■ Your assignment ■
Extract, without alteration, each line from the start of the listing to the line bearing "GRAND TOURS TENNISCAMPS".

■ Information provided ■
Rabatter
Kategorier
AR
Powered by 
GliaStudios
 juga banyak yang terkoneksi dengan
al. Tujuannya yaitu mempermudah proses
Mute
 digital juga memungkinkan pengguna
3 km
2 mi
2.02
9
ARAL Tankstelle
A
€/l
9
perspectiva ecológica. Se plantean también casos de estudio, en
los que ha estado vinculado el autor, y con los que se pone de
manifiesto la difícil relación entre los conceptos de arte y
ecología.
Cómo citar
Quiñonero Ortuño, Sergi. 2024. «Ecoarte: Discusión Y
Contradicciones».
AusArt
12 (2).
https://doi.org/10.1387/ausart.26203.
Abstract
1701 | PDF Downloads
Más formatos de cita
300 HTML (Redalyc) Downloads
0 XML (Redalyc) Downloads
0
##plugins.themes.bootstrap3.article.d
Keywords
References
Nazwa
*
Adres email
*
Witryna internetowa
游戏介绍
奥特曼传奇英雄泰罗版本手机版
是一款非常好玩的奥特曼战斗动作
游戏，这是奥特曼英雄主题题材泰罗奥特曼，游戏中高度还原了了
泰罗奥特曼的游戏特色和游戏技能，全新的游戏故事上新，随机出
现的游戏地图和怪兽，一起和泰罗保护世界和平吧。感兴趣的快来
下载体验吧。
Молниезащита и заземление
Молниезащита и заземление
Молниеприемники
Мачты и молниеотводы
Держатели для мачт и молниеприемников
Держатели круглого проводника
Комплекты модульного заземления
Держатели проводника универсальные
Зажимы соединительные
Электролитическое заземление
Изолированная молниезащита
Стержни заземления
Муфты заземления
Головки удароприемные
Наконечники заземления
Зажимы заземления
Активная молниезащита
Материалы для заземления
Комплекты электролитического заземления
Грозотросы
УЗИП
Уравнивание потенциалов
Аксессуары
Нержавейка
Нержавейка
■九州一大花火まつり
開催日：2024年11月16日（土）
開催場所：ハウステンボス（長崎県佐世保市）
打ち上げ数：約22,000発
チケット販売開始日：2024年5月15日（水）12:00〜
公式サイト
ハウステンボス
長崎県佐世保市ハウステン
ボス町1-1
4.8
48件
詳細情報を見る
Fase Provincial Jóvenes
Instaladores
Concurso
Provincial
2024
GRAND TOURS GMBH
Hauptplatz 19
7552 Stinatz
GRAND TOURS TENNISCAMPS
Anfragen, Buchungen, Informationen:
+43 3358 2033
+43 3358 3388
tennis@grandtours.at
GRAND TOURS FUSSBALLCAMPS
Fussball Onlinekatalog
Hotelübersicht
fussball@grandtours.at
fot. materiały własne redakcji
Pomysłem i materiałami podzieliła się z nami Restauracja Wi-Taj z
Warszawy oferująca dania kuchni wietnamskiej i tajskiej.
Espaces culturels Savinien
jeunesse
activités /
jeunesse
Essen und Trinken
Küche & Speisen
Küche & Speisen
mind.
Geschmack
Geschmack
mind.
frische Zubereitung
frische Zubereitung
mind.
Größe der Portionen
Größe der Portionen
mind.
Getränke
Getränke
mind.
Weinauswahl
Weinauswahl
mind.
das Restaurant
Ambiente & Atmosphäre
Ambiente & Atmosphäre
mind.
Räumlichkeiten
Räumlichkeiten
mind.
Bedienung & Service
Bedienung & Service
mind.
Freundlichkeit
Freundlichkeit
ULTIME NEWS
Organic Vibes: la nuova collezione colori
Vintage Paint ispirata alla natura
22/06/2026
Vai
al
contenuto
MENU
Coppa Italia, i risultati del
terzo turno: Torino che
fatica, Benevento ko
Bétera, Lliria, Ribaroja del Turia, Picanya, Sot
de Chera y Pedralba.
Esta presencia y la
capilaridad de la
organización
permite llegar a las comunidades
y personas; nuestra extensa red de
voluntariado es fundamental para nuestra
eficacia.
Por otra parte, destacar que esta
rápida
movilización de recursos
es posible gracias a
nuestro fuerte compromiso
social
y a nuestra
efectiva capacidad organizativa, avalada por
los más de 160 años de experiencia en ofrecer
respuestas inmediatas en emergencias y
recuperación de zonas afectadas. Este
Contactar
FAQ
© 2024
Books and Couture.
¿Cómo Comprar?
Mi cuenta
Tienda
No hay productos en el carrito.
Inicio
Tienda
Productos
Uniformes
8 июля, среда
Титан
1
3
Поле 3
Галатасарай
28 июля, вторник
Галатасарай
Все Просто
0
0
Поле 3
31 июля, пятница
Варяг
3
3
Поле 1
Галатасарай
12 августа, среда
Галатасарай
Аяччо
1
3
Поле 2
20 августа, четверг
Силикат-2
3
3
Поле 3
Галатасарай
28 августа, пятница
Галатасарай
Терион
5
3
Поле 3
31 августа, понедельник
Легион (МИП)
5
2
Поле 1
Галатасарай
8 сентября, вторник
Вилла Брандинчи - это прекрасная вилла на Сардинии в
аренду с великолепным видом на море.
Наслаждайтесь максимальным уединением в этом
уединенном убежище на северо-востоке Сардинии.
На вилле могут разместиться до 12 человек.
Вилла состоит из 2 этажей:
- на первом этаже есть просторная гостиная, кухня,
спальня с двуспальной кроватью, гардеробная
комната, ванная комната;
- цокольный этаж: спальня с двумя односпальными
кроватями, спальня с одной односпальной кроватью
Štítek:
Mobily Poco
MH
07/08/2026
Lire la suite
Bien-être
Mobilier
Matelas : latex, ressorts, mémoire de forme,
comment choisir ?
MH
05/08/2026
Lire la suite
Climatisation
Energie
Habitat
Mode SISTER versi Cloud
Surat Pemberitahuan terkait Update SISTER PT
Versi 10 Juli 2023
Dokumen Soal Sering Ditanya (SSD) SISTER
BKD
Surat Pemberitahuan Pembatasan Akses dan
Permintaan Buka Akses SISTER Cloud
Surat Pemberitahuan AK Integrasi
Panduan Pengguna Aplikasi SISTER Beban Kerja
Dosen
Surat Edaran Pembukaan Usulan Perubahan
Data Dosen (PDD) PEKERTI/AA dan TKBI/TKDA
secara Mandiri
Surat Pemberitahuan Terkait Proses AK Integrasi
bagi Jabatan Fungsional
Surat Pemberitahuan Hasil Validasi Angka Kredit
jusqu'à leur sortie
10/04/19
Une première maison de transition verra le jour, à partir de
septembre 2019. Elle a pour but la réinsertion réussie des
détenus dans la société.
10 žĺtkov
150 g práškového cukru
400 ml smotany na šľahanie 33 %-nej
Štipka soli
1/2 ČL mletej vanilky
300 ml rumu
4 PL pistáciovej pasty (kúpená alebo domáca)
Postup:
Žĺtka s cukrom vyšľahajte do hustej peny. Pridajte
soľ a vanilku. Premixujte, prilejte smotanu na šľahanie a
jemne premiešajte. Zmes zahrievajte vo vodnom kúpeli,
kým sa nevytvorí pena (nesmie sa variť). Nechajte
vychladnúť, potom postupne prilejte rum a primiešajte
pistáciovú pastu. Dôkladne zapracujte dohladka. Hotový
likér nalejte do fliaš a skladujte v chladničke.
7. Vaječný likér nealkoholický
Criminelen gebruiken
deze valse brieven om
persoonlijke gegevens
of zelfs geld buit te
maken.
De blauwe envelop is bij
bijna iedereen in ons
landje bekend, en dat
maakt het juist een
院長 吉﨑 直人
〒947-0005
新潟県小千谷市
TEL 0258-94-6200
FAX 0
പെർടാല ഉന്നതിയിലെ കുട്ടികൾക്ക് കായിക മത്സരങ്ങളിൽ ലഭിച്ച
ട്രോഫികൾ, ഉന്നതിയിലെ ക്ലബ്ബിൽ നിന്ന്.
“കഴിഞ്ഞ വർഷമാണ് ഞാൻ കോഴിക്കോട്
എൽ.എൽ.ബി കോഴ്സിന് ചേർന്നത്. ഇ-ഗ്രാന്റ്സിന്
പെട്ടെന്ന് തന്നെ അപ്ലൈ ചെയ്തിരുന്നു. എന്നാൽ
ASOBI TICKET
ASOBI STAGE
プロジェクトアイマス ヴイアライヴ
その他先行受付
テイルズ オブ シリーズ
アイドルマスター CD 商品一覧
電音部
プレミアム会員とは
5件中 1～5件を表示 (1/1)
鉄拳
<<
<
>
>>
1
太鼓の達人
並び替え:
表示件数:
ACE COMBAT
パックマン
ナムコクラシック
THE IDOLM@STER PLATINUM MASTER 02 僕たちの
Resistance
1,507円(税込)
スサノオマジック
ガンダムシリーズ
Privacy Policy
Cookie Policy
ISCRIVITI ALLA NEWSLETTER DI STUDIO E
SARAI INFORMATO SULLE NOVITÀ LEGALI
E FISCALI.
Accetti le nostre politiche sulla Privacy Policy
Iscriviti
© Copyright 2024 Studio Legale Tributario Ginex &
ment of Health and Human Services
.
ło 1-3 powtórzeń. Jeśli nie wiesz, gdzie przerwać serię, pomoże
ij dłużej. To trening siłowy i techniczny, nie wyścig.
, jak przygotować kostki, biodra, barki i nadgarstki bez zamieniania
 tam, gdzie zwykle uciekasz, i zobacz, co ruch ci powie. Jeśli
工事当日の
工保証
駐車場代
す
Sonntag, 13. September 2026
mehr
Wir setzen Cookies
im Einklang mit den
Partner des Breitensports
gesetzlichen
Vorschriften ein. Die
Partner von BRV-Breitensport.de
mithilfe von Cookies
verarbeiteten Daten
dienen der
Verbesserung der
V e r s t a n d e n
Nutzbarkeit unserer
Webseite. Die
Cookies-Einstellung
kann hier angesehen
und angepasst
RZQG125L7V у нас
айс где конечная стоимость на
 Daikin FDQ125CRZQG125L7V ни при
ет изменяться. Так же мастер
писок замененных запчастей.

■ Response to the task ■
Rabatter
Kategorier
AR
Powered by 
GliaStudios
 juga banyak yang terkoneksi dengan
al. Tujuannya yaitu mempermudah proses
Mute
 digital juga memungkinkan pengguna
3 km
2 mi
2.02
9
ARAL Tankstelle
A
€/l
9
perspectiva ecológica. Se plantean también casos de estudio, en
los que ha estado vinculado el autor, y con los que se pone de
manifiesto la difícil relación entre los conceptos de arte y
ecología.
Cómo citar
Quiñonero Ortuño, Sergi. 2024. «Ecoarte: Discusión Y
Contradicciones».
AusArt
12 (2).
https://doi.org/10.1387/ausart.26203.
Abstract
1701 | PDF Downloads
Más formatos de cita
300 HTML (Redalyc) Downloads
0 XML (Redalyc) Downloads
0
##plugins.themes.bootstrap3.article.d
Keywords
References
Nazwa
*
Adres email
*
Witryna internetowa
游戏介绍
奥特曼传奇英雄泰罗版本手机版
是一款非常好玩的奥特曼战斗动作
游戏，这是奥特曼英雄主题题材泰罗奥特曼，游戏中高度还原了了
泰罗奥特曼的游戏特色和游戏技能，全新的游戏故事上新，随机出
现的游戏地图和怪兽，一起和泰罗保护世界和平吧。感兴趣的快来
下载体验吧。
Молниезащита и заземление
Молниезащита и заземление
Молниеприемники
Мачты и молниеотводы
Держатели для мачт и молниеприемников
Держатели круглого проводника
Комплекты модульного заземления
Держатели проводника универсальные
Зажимы соединительные
Электролитическое заземление
Изолированная молниезащита
Стержни заземления
Муфты заземления
Головки удароприемные
Наконечники заземления
Зажимы заземления
Активная молниезащита
Материалы для заземления
Комплекты электролитического заземления
Грозотросы
УЗИП
Уравнивание потенциалов
Аксессуары
Нержавейка
Нержавейка
■九州一大花火まつり
開催日：2024年11月16日（土）
開催場所：ハウステンボス（長崎県佐世保市）
打ち上げ数：約22,000発
チケット販売開始日：2024年5月15日（水）12:00〜
公式サイト
ハウステンボス
長崎県佐世保市ハウステン
ボス町1-1
4.8
48件
詳細情報を見る
Fase Provincial Jóvenes
Instaladores
Concurso
Provincial
2024
GRAND TOURS GMBH
Hauptplatz 19
7552 Stinatz
GRAND TOURS TENNISCAMPS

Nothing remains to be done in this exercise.